YOUR TASK
Reproduce, word for word, the part of the listing below that opens with the line containing "phylum: Chordata" and closes with the line containing "common name: Myrtle warbler". Include both of those lines and nothing else.

+++

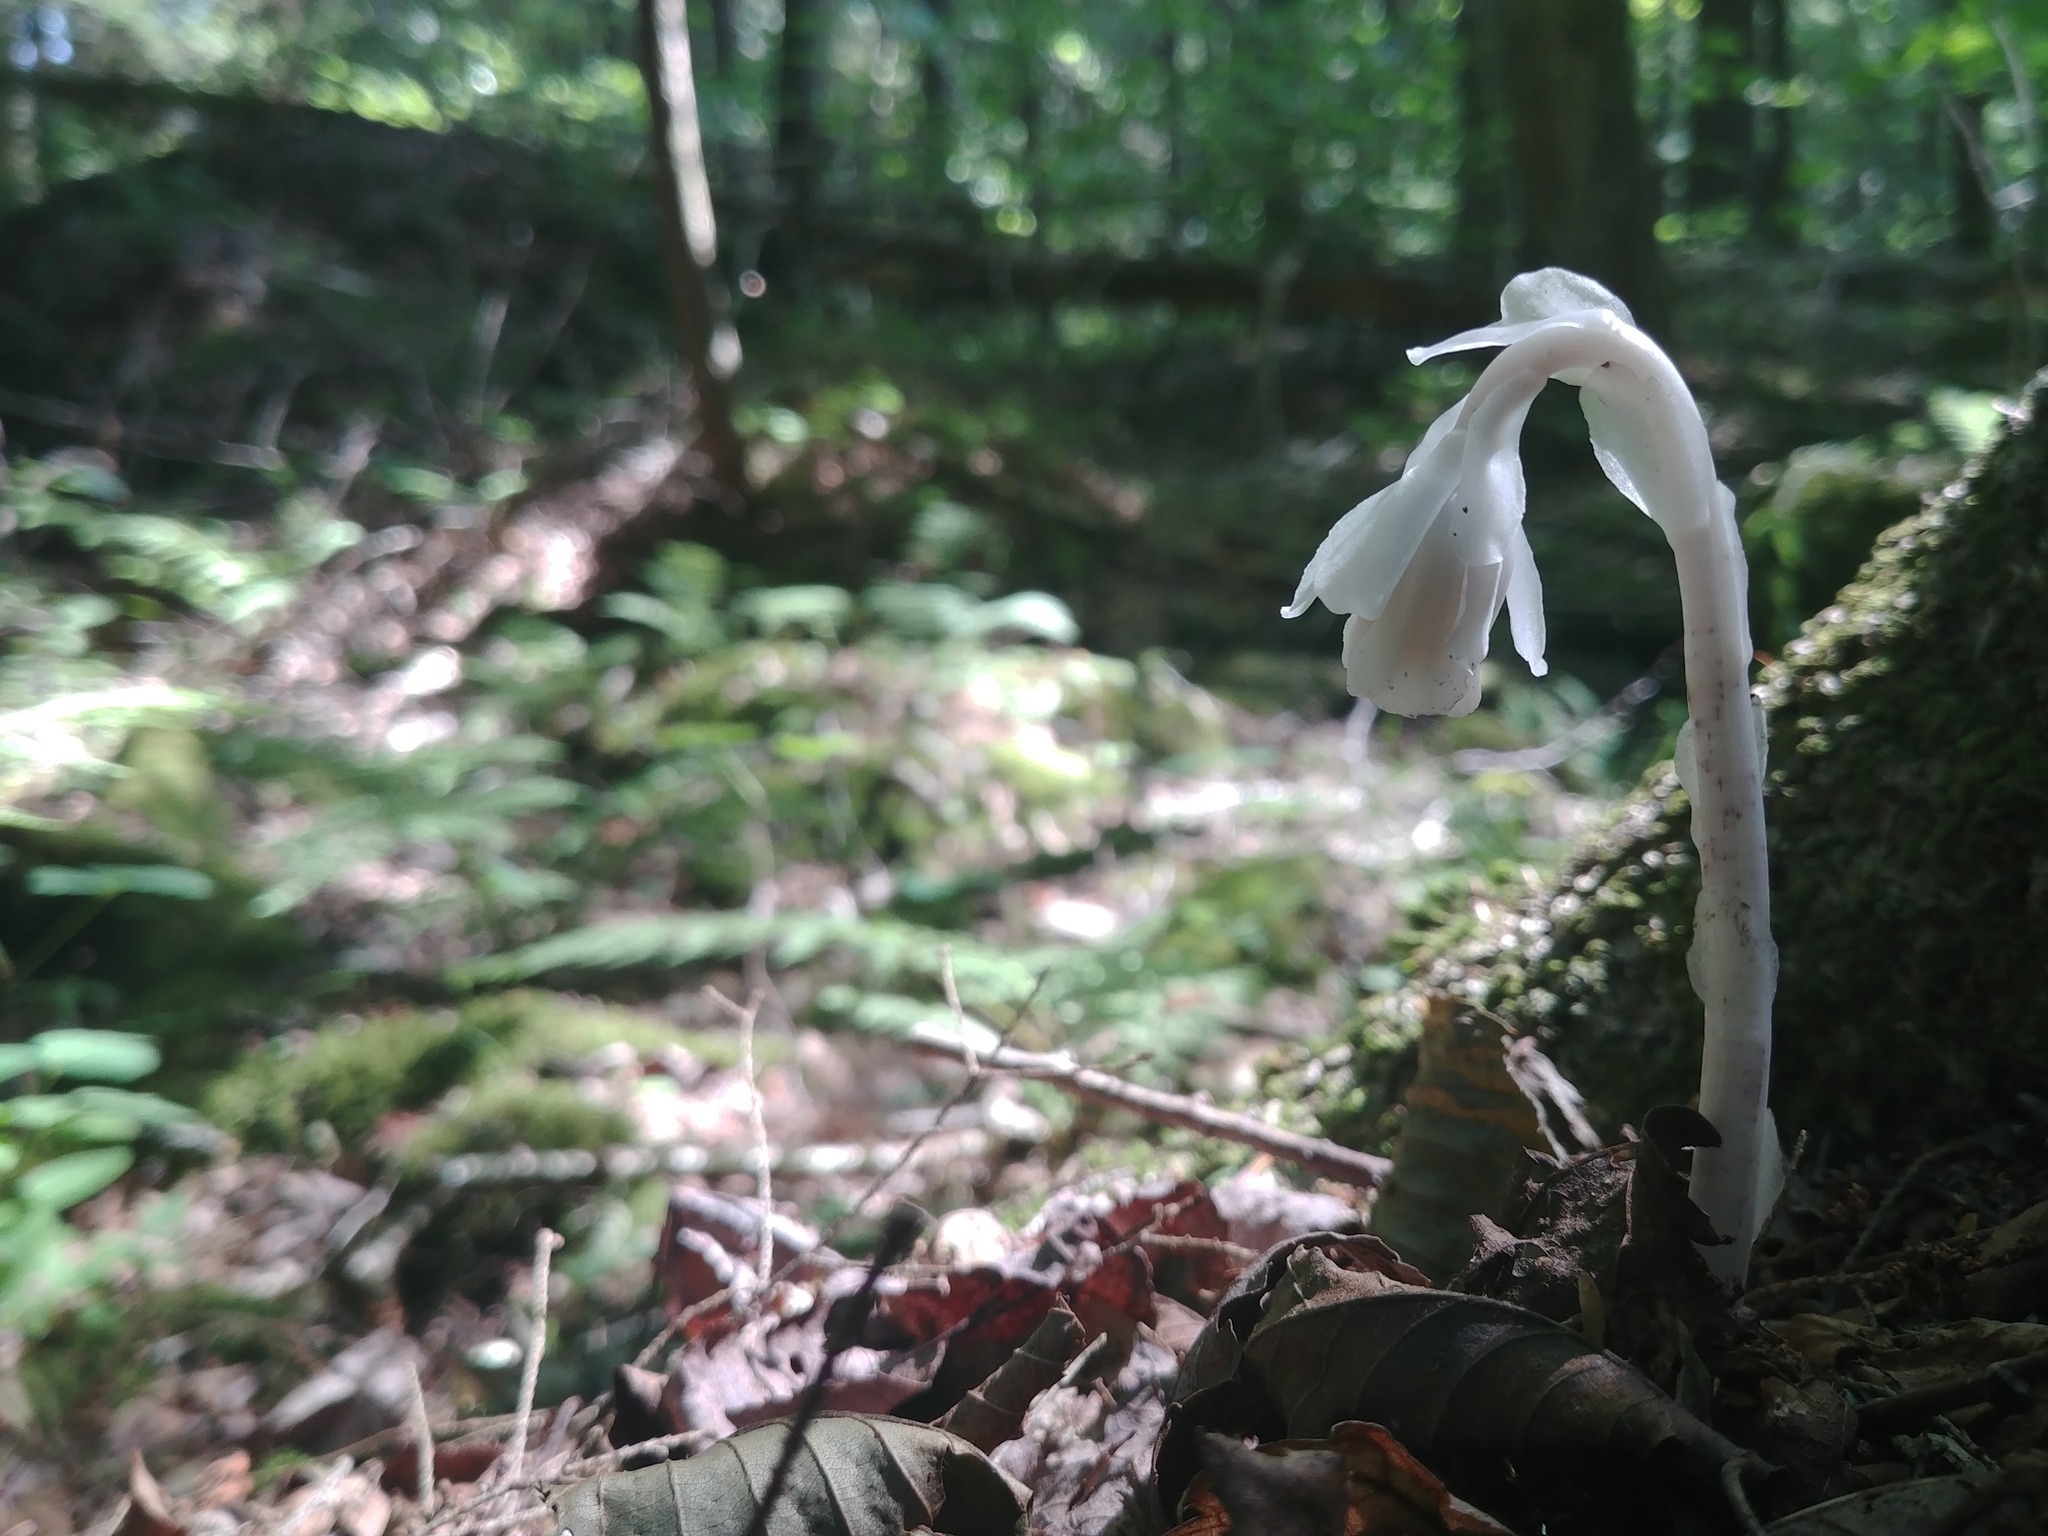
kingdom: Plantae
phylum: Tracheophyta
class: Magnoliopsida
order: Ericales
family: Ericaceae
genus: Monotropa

+++

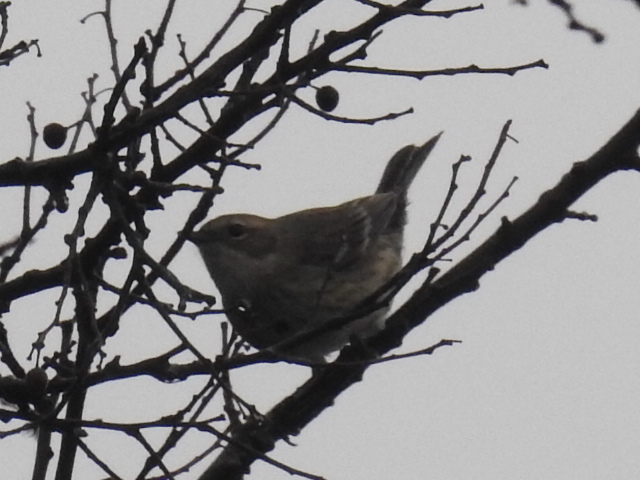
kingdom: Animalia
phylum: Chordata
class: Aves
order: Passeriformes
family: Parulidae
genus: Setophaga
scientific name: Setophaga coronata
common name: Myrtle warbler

+++

IN RESPONSE
phylum: Chordata
class: Aves
order: Passeriformes
family: Parulidae
genus: Setophaga
scientific name: Setophaga coronata
common name: Myrtle warbler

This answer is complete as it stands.